§ **AIM OF THE EXERCISE**
Below are the records. List every line holding the word "Noreva".
### RAW DATA
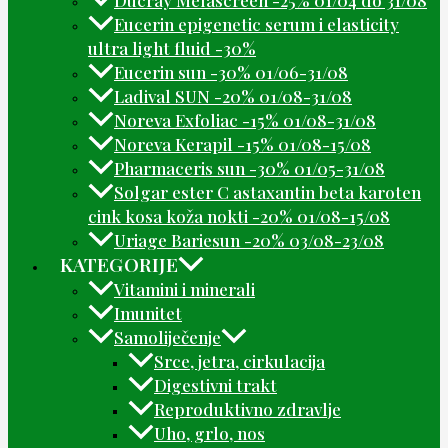
Ducray Melascreen -25% 01/04 do 31/08
Eucerin epigenetic serum i elasticity
ultra light fluid -30%
Eucerin sun -30% 01/06-31/08
Ladival SUN -20% 01/08-31/08
Noreva Exfoliac -15% 01/08-31/08
Noreva Kerapil -15% 01/08-15/08
Pharmaceris sun -30% 01/05-31/08
Solgar ester C astaxantin beta karoten
cink kosa koža nokti -20% 01/08-15/08
Uriage Bariesun -20% 03/08-23/08
KATEGORIJE
Vitamini i minerali
Imunitet
Samoliječenje
Srce, jetra, cirkulacija
Digestivni trakt
Reproduktivno zdravlje
Uho, grlo, nos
######
§ **REPLY**
Noreva Exfoliac -15% 01/08-31/08
Noreva Kerapil -15% 01/08-15/08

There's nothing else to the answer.